-- start Selection --

Earlier this week, Mark Carney, the co-chair of the Global Financial Alliance for Net Zero, drew attention to an often overlooked truth with regards to corporate climate efforts. He clarified that investment in carbon offsetting, the means through which many corporate entities aim to achieve net zero carbon emissions, should be treated as a “last resort.”
Carbon offsetting is the process of calculating total carbon emissions resulting from one’s business activities, and then investing in projects designed to remove the same amount of carbon from the atmosphere. This is calculated by buying a certain number of carbon credits in a market set up for the purpose – for example, the European Emissions Trading System (ETS) – with each credit corresponding to a certain, predetermined quantity of CO2.
The goal is net neutrality, the state of having cancelled out one’s carbon footprint. The mathematical soundness of this kind of carbon counting is often brought into question, given that the efficacy of the carbon offsetting projects themselves is often hard to measure. Those relying heavily on carbon offsets are often accused of employing an “accounting trick.” Even the world’s longest carbon market, the ETS set up after Tokyo, has been and is open to criticisms and has recently engaged in reform to improve it.
According to Carney, the practice of buying carbon credits in order to compensate for the expulsion of carbon into the atmosphere, should come “at the end of a process of reducing absolute emissions.” In other words, instead of aiming simply for carbon neutrality, companies should aim to actually decarbonise their industrial and corporate processes, to the best degree that they can.

-- end Selection --

* [Task requirements]
Copy out the passage on carbon offsetting above word for word, from its first sentence to its last.

-- start Records shown --

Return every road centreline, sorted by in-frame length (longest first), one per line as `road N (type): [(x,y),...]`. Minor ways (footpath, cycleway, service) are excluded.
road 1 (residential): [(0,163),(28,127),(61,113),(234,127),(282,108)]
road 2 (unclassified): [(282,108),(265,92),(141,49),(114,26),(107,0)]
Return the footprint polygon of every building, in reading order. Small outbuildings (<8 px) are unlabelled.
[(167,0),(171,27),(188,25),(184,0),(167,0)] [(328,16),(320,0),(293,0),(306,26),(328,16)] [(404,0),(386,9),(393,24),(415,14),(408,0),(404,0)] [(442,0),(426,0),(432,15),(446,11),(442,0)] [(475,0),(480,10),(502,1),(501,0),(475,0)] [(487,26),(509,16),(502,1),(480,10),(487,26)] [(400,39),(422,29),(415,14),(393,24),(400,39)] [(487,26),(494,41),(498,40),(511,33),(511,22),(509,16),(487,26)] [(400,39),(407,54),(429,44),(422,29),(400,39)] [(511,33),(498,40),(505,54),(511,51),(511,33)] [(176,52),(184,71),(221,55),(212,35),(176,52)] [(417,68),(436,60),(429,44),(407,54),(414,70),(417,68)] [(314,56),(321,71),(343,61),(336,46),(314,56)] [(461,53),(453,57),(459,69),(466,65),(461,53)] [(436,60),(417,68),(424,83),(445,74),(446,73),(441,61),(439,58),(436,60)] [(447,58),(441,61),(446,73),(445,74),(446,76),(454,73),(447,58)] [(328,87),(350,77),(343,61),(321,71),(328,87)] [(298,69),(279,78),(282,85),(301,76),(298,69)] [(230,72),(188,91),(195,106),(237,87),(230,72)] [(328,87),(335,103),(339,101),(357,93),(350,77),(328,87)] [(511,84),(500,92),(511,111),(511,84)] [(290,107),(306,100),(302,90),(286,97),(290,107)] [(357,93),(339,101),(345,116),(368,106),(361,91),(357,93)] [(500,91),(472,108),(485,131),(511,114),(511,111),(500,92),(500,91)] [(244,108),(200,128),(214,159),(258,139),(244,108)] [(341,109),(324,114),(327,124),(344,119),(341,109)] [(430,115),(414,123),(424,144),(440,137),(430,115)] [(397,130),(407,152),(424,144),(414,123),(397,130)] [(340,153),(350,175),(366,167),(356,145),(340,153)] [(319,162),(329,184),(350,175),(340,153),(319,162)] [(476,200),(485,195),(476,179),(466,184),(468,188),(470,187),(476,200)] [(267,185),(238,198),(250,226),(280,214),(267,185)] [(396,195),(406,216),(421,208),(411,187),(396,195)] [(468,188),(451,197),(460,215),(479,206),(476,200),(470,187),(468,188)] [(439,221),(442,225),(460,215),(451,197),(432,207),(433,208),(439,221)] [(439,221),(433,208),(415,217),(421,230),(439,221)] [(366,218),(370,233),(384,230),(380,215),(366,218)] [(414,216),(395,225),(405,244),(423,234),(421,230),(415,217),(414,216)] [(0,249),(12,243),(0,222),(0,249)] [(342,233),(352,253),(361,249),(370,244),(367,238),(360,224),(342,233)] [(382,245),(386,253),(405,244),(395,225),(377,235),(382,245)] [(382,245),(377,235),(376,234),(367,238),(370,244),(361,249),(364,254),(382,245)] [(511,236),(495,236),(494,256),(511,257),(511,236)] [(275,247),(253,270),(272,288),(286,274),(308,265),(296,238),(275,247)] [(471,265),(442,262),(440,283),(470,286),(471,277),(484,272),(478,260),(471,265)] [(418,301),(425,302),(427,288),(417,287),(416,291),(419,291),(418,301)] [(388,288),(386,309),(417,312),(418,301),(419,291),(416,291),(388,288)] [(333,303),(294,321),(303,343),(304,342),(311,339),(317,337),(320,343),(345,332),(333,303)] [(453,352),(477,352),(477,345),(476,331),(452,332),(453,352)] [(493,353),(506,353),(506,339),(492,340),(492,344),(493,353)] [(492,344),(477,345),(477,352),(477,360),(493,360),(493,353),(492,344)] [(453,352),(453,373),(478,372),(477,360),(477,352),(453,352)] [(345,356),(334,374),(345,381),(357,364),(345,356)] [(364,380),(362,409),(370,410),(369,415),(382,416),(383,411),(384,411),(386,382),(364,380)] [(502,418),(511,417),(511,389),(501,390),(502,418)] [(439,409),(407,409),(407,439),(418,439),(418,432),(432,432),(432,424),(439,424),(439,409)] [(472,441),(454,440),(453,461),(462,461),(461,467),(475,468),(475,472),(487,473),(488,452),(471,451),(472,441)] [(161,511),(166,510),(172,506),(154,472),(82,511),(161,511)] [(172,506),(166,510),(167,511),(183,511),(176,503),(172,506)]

-- end Records shown --

* [Output for this task]
Earlier this week, Mark Carney, the co-chair of the Global Financial Alliance for Net Zero, drew attention to an often overlooked truth with regards to corporate climate efforts. He clarified that investment in carbon offsetting, the means through which many corporate entities aim to achieve net zero carbon emissions, should be treated as a “last resort.”
Carbon offsetting is the process of calculating total carbon emissions resulting from one’s business activities, and then investing in projects designed to remove the same amount of carbon from the atmosphere. This is calculated by buying a certain number of carbon credits in a market set up for the purpose – for example, the European Emissions Trading System (ETS) – with each credit corresponding to a certain, predetermined quantity of CO2.
The goal is net neutrality, the state of having cancelled out one’s carbon footprint. The mathematical soundness of this kind of carbon counting is often brought into question, given that the efficacy of the carbon offsetting projects themselves is often hard to measure. Those relying heavily on carbon offsets are often accused of employing an “accounting trick.” Even the world’s longest carbon market, the ETS set up after Tokyo, has been and is open to criticisms and has recently engaged in reform to improve it.
According to Carney, the practice of buying carbon credits in order to compensate for the expulsion of carbon into the atmosphere, should come “at the end of a process of reducing absolute emissions.” In other words, instead of aiming simply for carbon neutrality, companies should aim to actually decarbonise their industrial and corporate processes, to the best degree that they can.